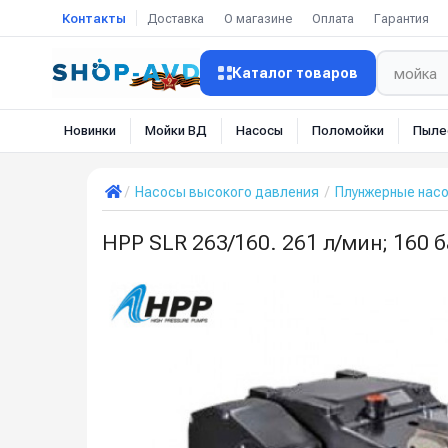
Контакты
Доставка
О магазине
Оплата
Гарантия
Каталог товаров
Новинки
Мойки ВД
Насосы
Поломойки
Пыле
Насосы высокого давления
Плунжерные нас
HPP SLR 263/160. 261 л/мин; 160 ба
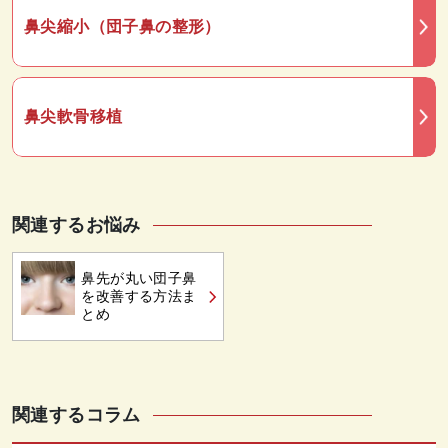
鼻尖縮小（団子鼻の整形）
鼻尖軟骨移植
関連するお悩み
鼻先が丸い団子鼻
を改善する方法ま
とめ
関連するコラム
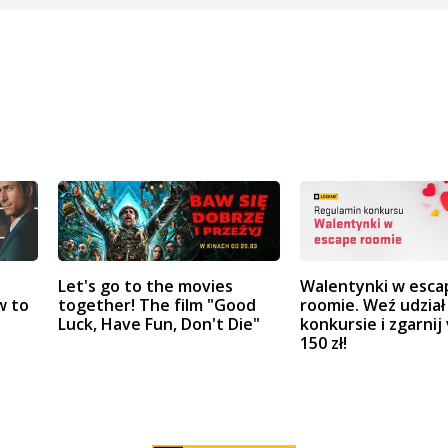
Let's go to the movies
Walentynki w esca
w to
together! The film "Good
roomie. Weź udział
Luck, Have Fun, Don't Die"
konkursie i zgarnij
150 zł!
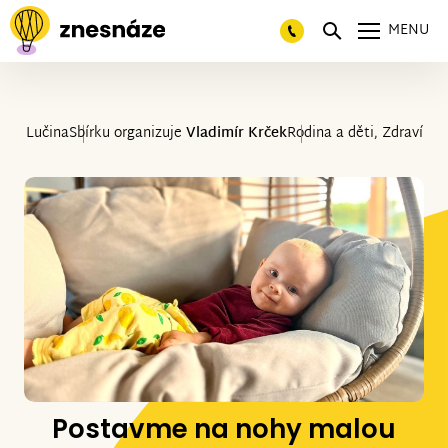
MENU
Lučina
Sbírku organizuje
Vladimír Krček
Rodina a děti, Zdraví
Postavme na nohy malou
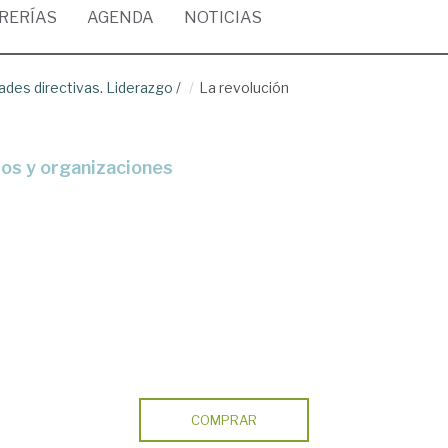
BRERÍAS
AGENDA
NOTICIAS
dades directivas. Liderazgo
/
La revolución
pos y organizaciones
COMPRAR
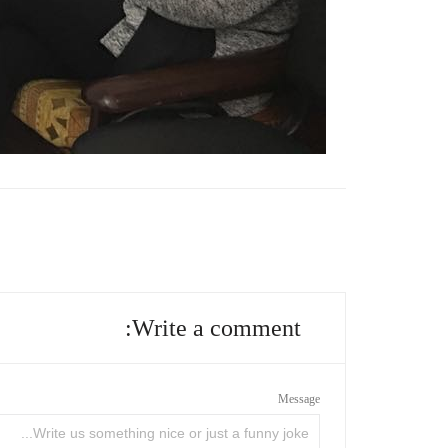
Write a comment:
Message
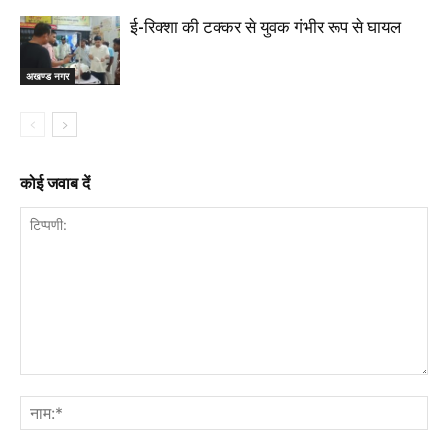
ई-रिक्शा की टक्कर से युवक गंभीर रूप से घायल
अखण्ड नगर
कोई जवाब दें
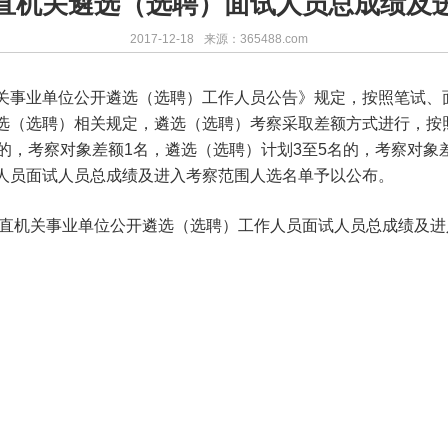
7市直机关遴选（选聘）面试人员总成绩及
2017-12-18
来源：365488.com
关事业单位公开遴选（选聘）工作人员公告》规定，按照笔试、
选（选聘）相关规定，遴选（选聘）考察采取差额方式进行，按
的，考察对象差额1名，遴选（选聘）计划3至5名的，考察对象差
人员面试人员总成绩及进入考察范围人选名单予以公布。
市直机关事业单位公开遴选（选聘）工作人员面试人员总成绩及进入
━━━━━━━━━━
• _Problem requirements_: Give back the text read from every row above, word for word and line by line, and leave the pictures out.

• _Task result_:
Контакты
Доставка
О магазине
Оплата
Гарантия
Каталог товаров
Новинки
Мойки ВД
Насосы
Поломойки
Пыле
Насосы высокого давления
Плунжерные нас
HPP SLR 263/160. 261 л/мин; 160 ба
鼻尖縮小（団子鼻の整形）
鼻尖軟骨移植
関連するお悩み
鼻先が丸い団子鼻
を改善する方法ま
とめ
関連するコラム
Let's go to the movies
Walentynki w esca
w to
together! The film "Good
roomie. Weź udział
Luck, Have Fun, Don't Die"
konkursie i zgarnij
150 zł!
MENU
Lučina
Sbírku organizuje
Vladimír Krček
Rodina a děti, Zdraví
Postavme na nohy malou
BRERÍAS
AGENDA
NOTICIAS
dades directivas. Liderazgo
/
La revolución
pos y organizaciones
COMPRAR
Write a comment:
Message
ई-रिक्शा की टक्कर से युवक गंभीर रूप से घायल
अखण्ड नगर
कोई जवाब दें
7市直机关遴选（选聘）面试人员总成绩及
2017-12-18
来源：365488.com
关事业单位公开遴选（选聘）工作人员公告》规定，按照笔试、
选（选聘）相关规定，遴选（选聘）考察采取差额方式进行，按
的，考察对象差额1名，遴选（选聘）计划3至5名的，考察对象差
人员面试人员总成绩及进入考察范围人选名单予以公布。
市直机关事业单位公开遴选（选聘）工作人员面试人员总成绩及进入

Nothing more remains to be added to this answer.